On the bus ride home, I found it impossible to fantasize that I was on the outskirts of Timbuktu, and I was continually reminded of my destination by the loud chewing of gum coming from a hulking women behind me. Blowing bubbles, she would let them burst at periodic intervals, breaking whatever reverie I could lull myself into and riveting my attention on the present. Her eight-year-old son, who sat beside me, eventually threw up on my pants after downing a half-dozen Vachon cakes. The man across the aisle, whom I recognized as an old-time resident of Mulgrew, was tipping back some Andres Port and asked me five time if I had a light. He finally asked how my father was doing. I told him I didn’t know as I tried to fan my pant leg near the heat vent to dry off the puke. I said that I hadn’t spoken with him in eight months.

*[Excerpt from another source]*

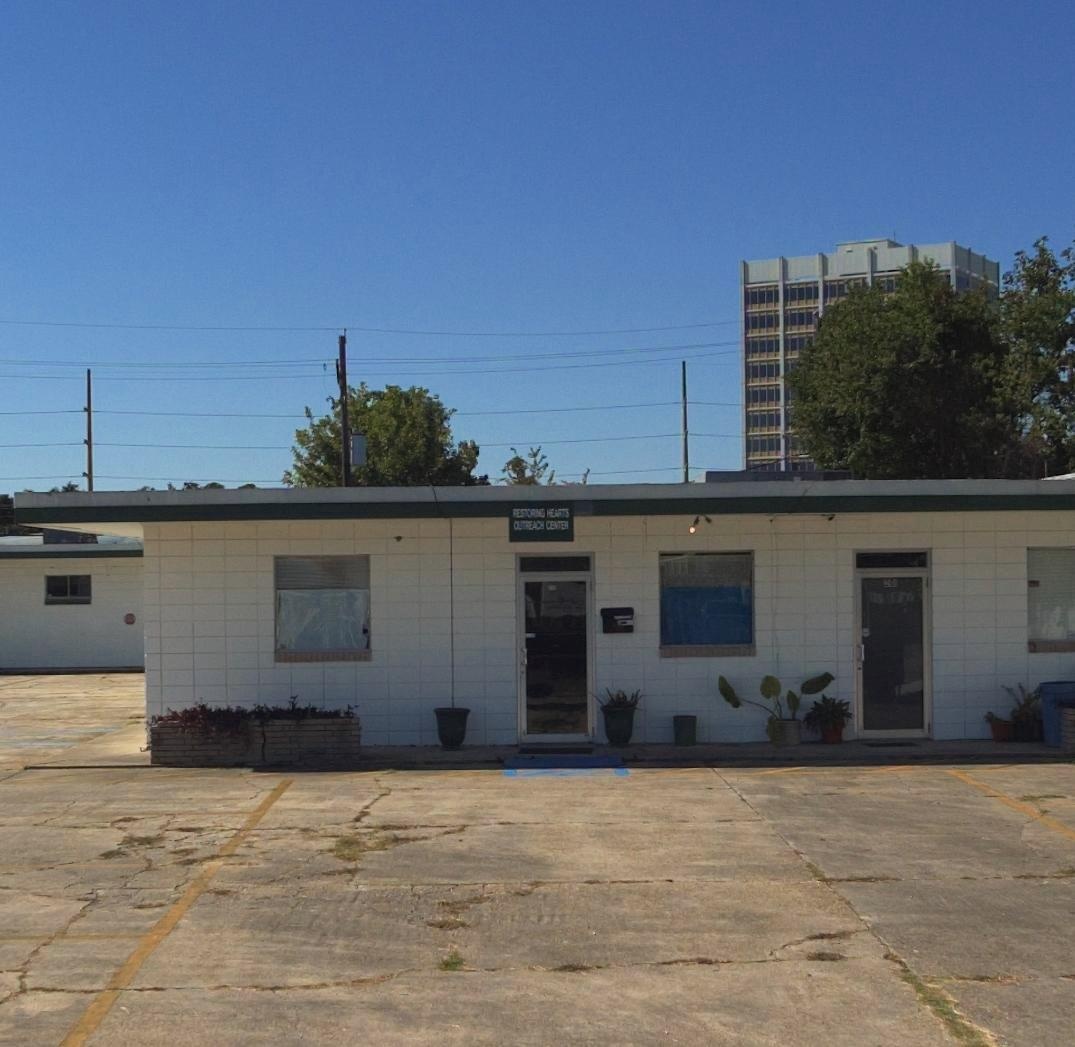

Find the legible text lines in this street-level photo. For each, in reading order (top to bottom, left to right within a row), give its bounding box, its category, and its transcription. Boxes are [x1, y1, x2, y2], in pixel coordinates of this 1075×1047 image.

That’s when I learned that my old man had had a bit of a hard winter. He had been fired from Jessup Brothers after he accidentally forgot to shut off his hose at Esther MacMurphy’s house. In fact, about two hundred gallons of the stuff must’ve overflowed, ending up in Esther’s well, before the old man could himself shut her down. According to my informer, my old man must’ve been fooling around with Esther somewhere inside while his pump was working overtime outside in the cold. Esther had always had a foul reputation with the other women in town, but I still can’t see my old man getting involved with her. I suppose that it doesn’t matter all that much, since fiction is as good as fact in Mulgrew.
When I arrived home, he was trying to fix the lawnmower. He looked up at me and, without a bit of surprise or welcome, said, “Have you seen my goddamn five-sixteenths wrench? I got every one but that one, and that’s the one I need.” Then he threw the mower into a depression left from where the outhouse used to be and took me by the shoulders. Looking straight into my eyes, he asked me if I was straight. “What do you mean, straight?” I responded. He pulled out a folded-up page from a glossy magazine he had stashed in his pocket and held up a colour picture of a young naked woman in cowboy boots.
“I mean, does that do anything for ya?” He shoved it into my face, too close even to focus on. It smelled like stove oil...or maybe it was gasoline, I couldn’t tell.
From my newly civilized manners, he couldn’t figure what to make of me. When he finally gave up asking me about college girls and whether I had been approached by any homosexuals, he started in on drugs, then religion. But sex bothered him the most. He had read some article about Halifax gay rights marchers in the Chronicle-Herald and feared that I had been abducted into the movement. I tried to explain about anthropology, but it was like trying to explain chess moves to a wombat. I gave up.
As usual, my mother always went along with my father and believed him to be incapable of any wrong or any mistake. She remained silent for the most part, the way he liked her, and I settled in for an uncomfortable summer with a night job at the fish plant, where I was supposed to cut fillets off cod for eight hours straight.
The old man let me use the car to go to and from work, and it wasn’t long before my interest in work disappeared and I found myself sneaking off on occasion with Debbie Conrad. Debbie was a packer and I was a cutter, and we found ourselves attracted to each other during a brief stint that we had together working in the freezer. We agreed that there were better things in life than fish packing, and as long as we made it to work at least four nights a week, we wouldn’t be fired.